A 70-YEAR-OLD man is today starting a 10-year prison sentence for scarring another man’s face for life by repeatedly slashing him with a Stanley knife.

Terence Sullivan accused another regular at the Burns Hotel in Market Street, York, of being a paedophile.

When he was asked not to do so, he went up behind the victim - who had been acquitted several years ago of sex offence charges - and launched the attack, York Crown Court heard.

He slashed the unarmed man at least six times.

“It was a terrifying incident,” Judge Paul Worsley QC told him. “It was unprovoked, it was in a public place where other people were simply having a quiet drink.”

Sullivan, of Vine Street, off Bishopthorpe Road, York, denied wounding with intent but was convicted by a jury after nearly five hours deliberation.

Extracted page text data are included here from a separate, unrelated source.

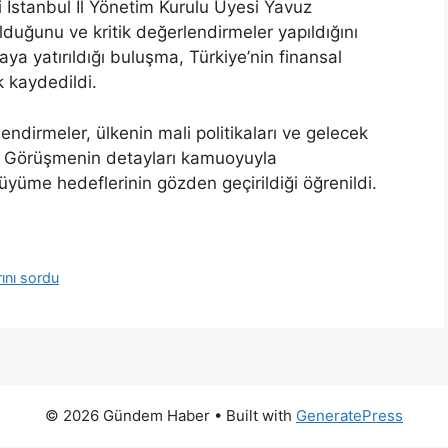
i İstanbul İl Yönetim Kurulu Üyesi Yavuz
uğunu ve kritik değerlendirmeler yapıldığını
a yatırıldığı buluşma, Türkiye’nin finansal
k kaydedildi.
endirmeler, ülkenin mali politikaları ve gelecek
r. Görüşmenin detayları kamuoyuyla
üyüme hedeflerinin gözden geçirildiği öğrenildi.
rını sordu
© 2026 Gündem Haber
• Built with
GeneratePress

The jury acquitted him of having an offensive weapon in public after the judge told them they could do so if they decided Sullivan had a reasonable excuse to have it with him.

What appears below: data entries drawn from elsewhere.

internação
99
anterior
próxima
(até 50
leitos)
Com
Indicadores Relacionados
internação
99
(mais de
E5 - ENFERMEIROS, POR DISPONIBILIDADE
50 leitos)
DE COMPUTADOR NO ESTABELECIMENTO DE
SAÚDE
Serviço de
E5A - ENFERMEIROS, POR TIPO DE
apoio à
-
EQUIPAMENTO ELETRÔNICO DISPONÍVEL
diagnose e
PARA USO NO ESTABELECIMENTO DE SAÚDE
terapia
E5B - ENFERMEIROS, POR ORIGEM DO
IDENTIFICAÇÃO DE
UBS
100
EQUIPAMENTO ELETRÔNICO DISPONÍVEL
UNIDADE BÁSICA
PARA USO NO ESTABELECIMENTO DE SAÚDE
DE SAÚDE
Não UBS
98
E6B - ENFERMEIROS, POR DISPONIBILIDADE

The victim was acquitted of sexual offences by a separate jury several years before the incident on February 17, 2016.

“It seems you harboured some suspicions in your mind, and it is clear you ignored him whenever you met. It is a great misfortune that didn’t continue on February 17,” the judge told Sullivan.

He said the victim had asked Sullivan to stop calling him a paedophile after a third man said he wouldn’t talk to him because Sullivan had called him a paedophile.

“You decided you were not going to take this rebuke,” the judge told Sullivan.

The victim was in his sixties, perhaps slightly overweight and no match for Sullivan, even without a weapon, the judge said.

Sullivan inflicted life changing injuries on the victim in six slashing wounds that left him with a scarred face.

“After you had done that, you expressed no regret. You did nothing to see how serious (the victim) was. You left the premises,” the judge said.

Defence barrister John Dunning said Sullivan would find jail harder than a younger man would.

The judge accepted Sullivan had not laid in wait for the victim.

After the verdicts, the judge criticised the delay in the case coming to trial.

Anthony Moore, prosecuting, told him the case had been listed for trial twice, on March 6, 2017, and October 12, 2017, but on each occasion, other trials had taken priority on the day.

The judge said: “I am troubled by the fact it has taken the case so long to come to trial.”

He said he knew there were lots of cases needing court space but, he continued: “This was a serious matter. I hope cases as serious as this will not take as long as two years to come to court in future.”

Mr Moore also told him police had to wait for forensic and medical evidence before interviewing Sullivan in April 2016 and sending the case to the CPS to decide whether to charge.

The CPS took until July to make a decision and Sullivan was charged when he answered bail on August 1, 2016. His first court appearance was before York Magistrates' Court on September 1, 2016.